I first heard this song on a tape, supplied to me by Phil Milstein (thank you, Phil!), well over a decade ago, and it moved to the top of my heap immediately.

It's called "Rock, Rocking All the Time", and I hardly know where to begin in describing it. Perhaps with the lyrics, which beg us to not "blame" the singer for wanting to rock all the time, but then allows that this desire to rock all the time is how "everybody feels" (so why would we blame him?). "Oh La La, Oh, La, La, There They Go", is pretty good, too.

Or there is the fact that the tune is set to a beat that is far from "rocking", being more suited to one of the slower numbers from the Swing Era. And of course, one of the instruments driving the piece is that most rocking of instruments, the Vibraphone.

The vocalist really can't sing, which is not always a problem in real rock and roll, but his minimal ability is more in the area of "bad lounge singing", so even that doesn't fit. The whole thing adds up to a truly amazing performance, and it's capped off (hilariously, and incredulously, if you ask me), with a musical coda in which the band finally decides that they really are at a swing session, and go to town, with a big two bar solo for the vibraphone.

It is impossible for me to overstate how much I love this record. I even love the fact that you can hear the end of the count-off at the start. If there were an Abbey Road of song-poems, this would be on it. I hope you find as much to love in this deeply peculiar record:

For completeness sake, and for those who may not have it, here is the almost-as-deeply-magical flip side, "The 23rd Channel", heard here off of my new copy, not from the CD. You can also hear the end of a count-off on this side, and that's not heard on the CD release.
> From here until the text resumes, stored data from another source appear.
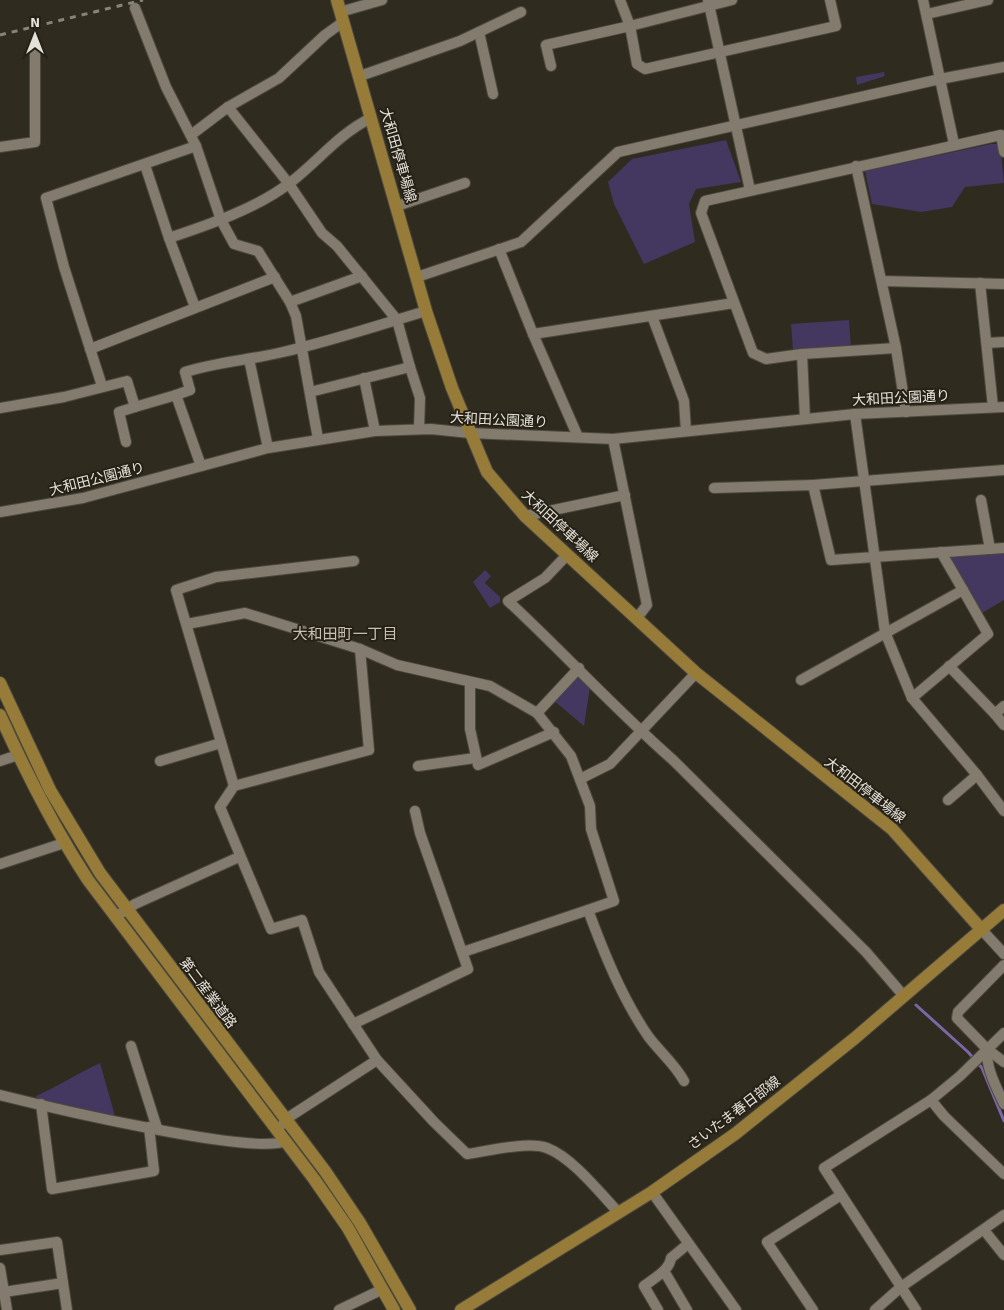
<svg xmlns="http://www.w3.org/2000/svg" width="1004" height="1310" font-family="Signika,'Noto Sans JP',sans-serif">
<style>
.green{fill:#443760}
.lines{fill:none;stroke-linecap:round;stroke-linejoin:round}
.stream{stroke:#7b66a6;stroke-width:3}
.minor-casing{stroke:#4d493e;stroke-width:12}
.major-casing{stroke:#4d493e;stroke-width:14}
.minor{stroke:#827b6e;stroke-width:10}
.major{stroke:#967c38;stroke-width:12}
.rail{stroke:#88847a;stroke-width:3;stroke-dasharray:6 6;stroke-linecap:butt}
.labels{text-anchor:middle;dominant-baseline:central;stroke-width:4;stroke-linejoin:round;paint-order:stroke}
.street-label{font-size:14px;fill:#e4e1d9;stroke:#262116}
.neighbourhood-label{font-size:15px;fill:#c8c1b2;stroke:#262116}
</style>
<rect width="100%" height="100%" fill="#302b1f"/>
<g class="green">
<polygon points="884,72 885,76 857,85 856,77"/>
<polygon points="726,140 741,182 696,189 689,204 695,242 644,264 614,204 608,182 632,159"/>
<polygon points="991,144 1000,144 1004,183 965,187 952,207 921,212 872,204 865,171"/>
<polygon points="849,320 851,347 793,350 791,324"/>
<polygon points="1004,550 1004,600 982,613 950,557 952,554"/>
<polygon points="485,570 491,576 485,583 500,597 500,602 490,608 473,582"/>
<polygon points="577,675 590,687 584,726 553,700"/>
<path d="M100,1063L115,1116L37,1100L36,1096C59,1086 78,1073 100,1063Z"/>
</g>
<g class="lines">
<polyline class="stream" points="916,1005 968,1052 982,1068 1004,1121"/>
<g class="minor-casing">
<g id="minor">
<polyline points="620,0 630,26 732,0"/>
<polyline points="708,0 750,190"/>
<polyline points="923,0 954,144"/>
<polyline points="135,8 166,87 196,146 221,220 234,244 258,251 290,302 296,316 318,439"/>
<polyline points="340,12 382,0"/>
<polyline points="927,14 988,0"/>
<polyline points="479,32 493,94"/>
<polyline points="551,66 546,45 630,26 637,64 645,69 836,26 830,0"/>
<polyline points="360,76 460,41 521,12"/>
<polyline points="228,107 289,184 322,233 337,246 397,320 410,367 310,392"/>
<polyline points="191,135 228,107 279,78 325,35 343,22"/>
<polyline points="0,147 35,142 35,47"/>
<polyline points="145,165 169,238 195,307"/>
<polyline points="856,166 896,348 906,412"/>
<polyline points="397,206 465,183"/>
<path d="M169,238C208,225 258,208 291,182C318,161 340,133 371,118"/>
<polyline points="499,249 533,334 578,437"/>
<polyline points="417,277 521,242 618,152 940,79 1004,67"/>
<polyline points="882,281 1004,284"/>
<polyline points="980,283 993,407"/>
<polyline points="290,302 362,276"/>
<polyline points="652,316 684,401 686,431"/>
<polyline points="533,334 734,303"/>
<polyline points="987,343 1004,342"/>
<polyline points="896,348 802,354 766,359 753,353 701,213 705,201 1001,135 1004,152"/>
<polyline points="90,349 275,277"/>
<polyline points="802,354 805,419"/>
<polyline points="249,359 268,448"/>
<polyline points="410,367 420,398 419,429"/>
<polyline points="364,378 375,431"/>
<polyline points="102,386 64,267 46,198 196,146"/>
<polyline points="0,408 64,397 127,381 135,407 176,395"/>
<polyline points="855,414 885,632 912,698 977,775 1004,811"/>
<polyline points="613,439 647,605 637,618"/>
<polyline points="126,442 119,412 135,407"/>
<path d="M201,466L176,395L190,390L185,372C217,362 250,360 283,352C331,341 379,325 426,311"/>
<polyline points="813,485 1004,470"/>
<polyline points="714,488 813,485 831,560 1004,548"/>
<polyline points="981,500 990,549"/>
<polyline points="0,512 83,498 268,448 375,431 431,429 470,433 613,439 855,414 1004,407"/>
<polyline points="525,516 625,495"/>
<polyline points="941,552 963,590"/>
<path d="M567,555L545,578L508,601C564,653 616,710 673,760L866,952L903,995"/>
<path d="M187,624L245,613L360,649L397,665L490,686L537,713L571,756L590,806L591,829L614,901L588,910C604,953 622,998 648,1036C659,1051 675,1064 684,1081"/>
<path d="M360,649L369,750L234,786L220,807L271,929L302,920L319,972L377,1060L434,1122L467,1154C488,1151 528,1141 547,1148C573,1158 600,1193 619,1213"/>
<polyline points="949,666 995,714 1004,706"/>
<polyline points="801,680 963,590 988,634 912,698"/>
<polyline points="470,682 470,729 478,765 554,732"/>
<polyline points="537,713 579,668"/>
<polyline points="995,714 1004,725"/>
<polyline points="0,761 18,755"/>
<polyline points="160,761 221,743"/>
<polyline points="418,766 475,758"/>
<polyline points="580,779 610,764 696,673"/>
<polyline points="234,786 176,590 216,577 354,561"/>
<polyline points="948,800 977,775"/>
<polyline points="0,864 64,843"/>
<polyline points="115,917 135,904 239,857"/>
<polyline points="982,930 1004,954"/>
<polyline points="463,952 588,910"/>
<polyline points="1004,965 958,1012 957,1018 987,1049 1004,1062"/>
<polyline points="353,1024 468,969 420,833 415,811"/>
<polyline points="131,1046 157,1128"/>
<path d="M987,1049C986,1069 996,1086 1004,1104"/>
<path d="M0,1095C44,1106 254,1156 285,1141"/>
<polyline points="931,1100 944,1116 1004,1174"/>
<polyline points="41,1104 52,1189 154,1171 149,1127"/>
<polyline points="283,1124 286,1119 377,1060"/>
<polyline points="652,1192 736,1310"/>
<polyline points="984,1230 1004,1255"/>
<polyline points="0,1250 57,1242 63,1283 4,1292"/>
<polyline points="0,1268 7,1310"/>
<polyline points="664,1271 687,1310"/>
<polyline points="63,1283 67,1310"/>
<polyline points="339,1310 383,1289"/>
<path d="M658,1310L644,1286C654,1278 669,1271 671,1258L688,1244"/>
<polyline points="813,1310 767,1242 841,1195"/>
<polyline points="875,1310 901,1287 1004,1215"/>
<polyline points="916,1310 824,1168 931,1100 960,1076 1004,1033"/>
</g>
</g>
<g class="major-casing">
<g id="major">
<polyline points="337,0 426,311 452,388 487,472 525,516 696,673 892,829 982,930"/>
<polyline points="0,683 50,790 100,873 325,1171 360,1223 410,1310"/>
<path d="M0,715C26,773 54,828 88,880L314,1179L348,1228L394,1310"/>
<polyline points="461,1310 652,1192 735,1134 855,1038 1004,910"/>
</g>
</g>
<use href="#minor" class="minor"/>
<use href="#major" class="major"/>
<polyline class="rail" points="0,35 143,0"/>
</g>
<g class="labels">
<g class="street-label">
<text transform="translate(398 155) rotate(74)">大和田停車場線</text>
<text transform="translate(901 398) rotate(-3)">大和田公園通り</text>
<text transform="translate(499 420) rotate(3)">大和田公園通り</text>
<text transform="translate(97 479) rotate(-14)">大和田公園通り</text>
<text transform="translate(560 526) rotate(43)">大和田停車場線</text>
<text transform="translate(865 790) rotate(38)">大和田停車場線</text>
<text transform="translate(208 993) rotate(53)">第二産業道路</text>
<text transform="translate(734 1113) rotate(-37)">さいたま春日部線</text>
</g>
<g class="neighbourhood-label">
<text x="345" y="634">大和田町一丁目</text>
</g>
</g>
<g transform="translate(35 35)" stroke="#262116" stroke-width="4" paint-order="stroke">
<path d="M0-4L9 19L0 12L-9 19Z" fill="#e4e1d9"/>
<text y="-8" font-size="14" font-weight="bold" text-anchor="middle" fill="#e4e1d9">N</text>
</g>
</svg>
This has to be in the running for the best Double A-sided song-poem release ever. I can only think of a couple of competitors, both of which featured songs by Edith Hopkins, who was not really your typical song-poet. So maybe I consider this the Hey Jude/Revolution of Song-Poem singles.

Sunday, November 06, 2011

Hooray for Noval Day!

It's always a happy day 'round my place when I become the owner of a previously unknown Noval record. Their records are among the most obscure, and tend to be fairly odd, even within the song poem world. That's above and beyond the fact that they never named a performer on the label, and credited their arrangements to one of a handful of single named men (in this case, "Jay").

"The Capitol of My Heart" is peppier and far less logubrious than the typical Noval release, with a quick beat and a happy sax solo, going along with some downright weird lyrics - my favorite has to be "You're the County Seat of My Love", and the whole thing raps up in just 90 seconds. Here you go!:

The flip side, "A Waltz For You", is much less interesting to me, aside from the genuinely poor lead vocal:

Tuesday, November 01, 2011

Take Him Back

Time is tight this week - hence the late posting - but I wanted to include some relevant links, before sharing a nice Sammy Marshall feature.

First - and this may be old news to some - there is a new Rodd Keith compilation LP (Vinyl!) on the market, titled "My Pipe Yellow Dream", on the Roaratorio label. It can be found here, and is well worth the money. It even has liner notes from Dick Kent!

And Second, I've recently posted two Film City records to the WFMU blog. Neither of them is a song-poem - they're both vanity pressings as far as I know - but as I believe almost all of the Film City records had Chamberlin playing by Rodd Keith, they might be of interest to some of you (even if, as explained in the second post, I have some doubts about Rodd's involvement in one of them). The records are "Scotch Tape" by Lana Johnidas, and "Portland Rose Song" by Bert Lowry.

And now, here's Sammy Marshall himself, singing in a vocal style that will never be mistaken for anything from Tennessee, with a musical backing to match that non-Tennesseean feel, on the song "Take Me Back to Tennessee".

By the way, this record was released on the tiny Sherwood label, but the above song also was released, presumably in the same version, on the even tinier Fun label, with a different flip side.